As a part of my daily job, I draw scatterplots, lots of them. And because there are thousands of genes expressed in any mouse or human tissue, my typical plot looks something like this (code). (Actually, it is a comparison of variance that can be attributed to "sex" factor in mRNA vs. protein expression.)
The question is - what is a gene in the top right corner? And what is the one next to him? And this one? And that?
What we need is a clickable scatterplot. Something I can point with a mouse and get a corresponding gene name. Then click and my browser would open a window with the gene's details (for example in Ensemble). And thanks to ggvis package, it is now possible.

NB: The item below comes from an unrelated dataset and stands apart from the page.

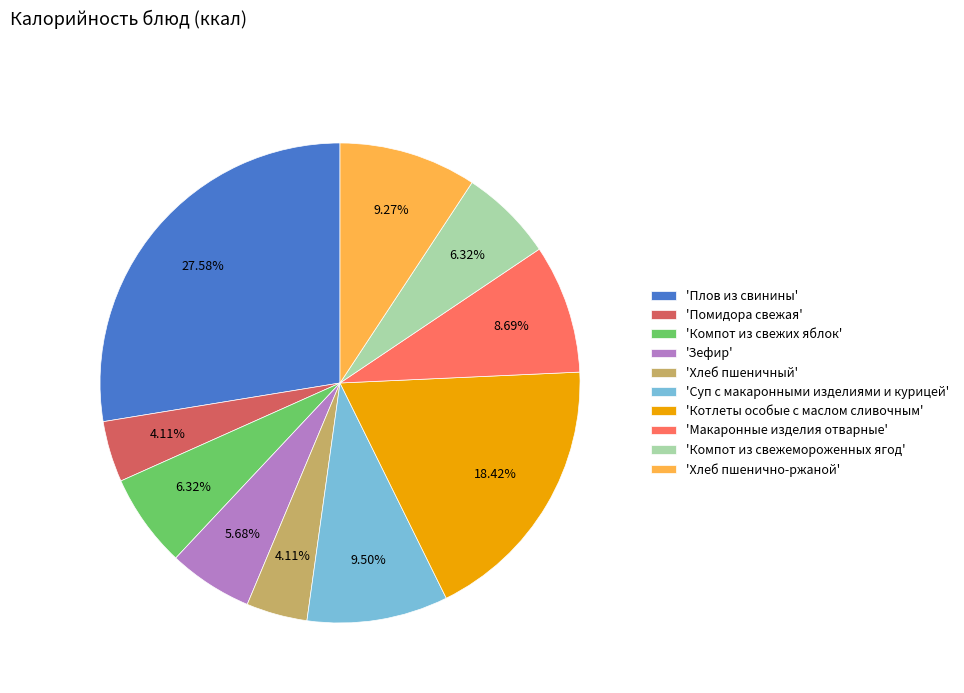

Approximately how many times larger is the value at 'Компот из свежих яблок' compared to 'Хлеб пшеничный'?

1.5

Try the following code:
In the case above there must be R running somewhere behind, translating points to gene symbols and Ensemble links. How to share this figure with somebody who does not have R on his or her machine? One possibility is to run it on shinyapps.io or your private shiny server.
The second way to add interactive annotation is iplot function in the new Karl Broman's interactive testjs package. It produces Javascipt widget that can be easily saved and share as html page (code).
And with a little help of shiny, we can do even more: Mike Love has a nice example (mtcars_demo in his Github repository), see the widget below. Click on a dot in the left panel makes the corresponding dot in the right panel highlighted (the trick is clickId option in shiny::plotOutput).
Mike's approach is similar to identify function in basic graphics. The output is a position on an image and you need to find the nearest point afterwards.
I tried something similar with ggvis's SVG objects, so you can set up "on_click" or "on_hoover" events directly (see mtcars_demo here). Click either on left or right panel and the corresponding dot in the opposite panel gets highlighted.
For more complex visualisations, D3.js is a must. However, if you just need to add a bit of interactivity to your R plots, thanks to ggvis, shiny, htmlwidgets, ... it is now possible.
PS. Matt Sundquist sent me the first graph made by plotly that is very cool. More about that maybe later. The trick to edit "on_hover" text is described here.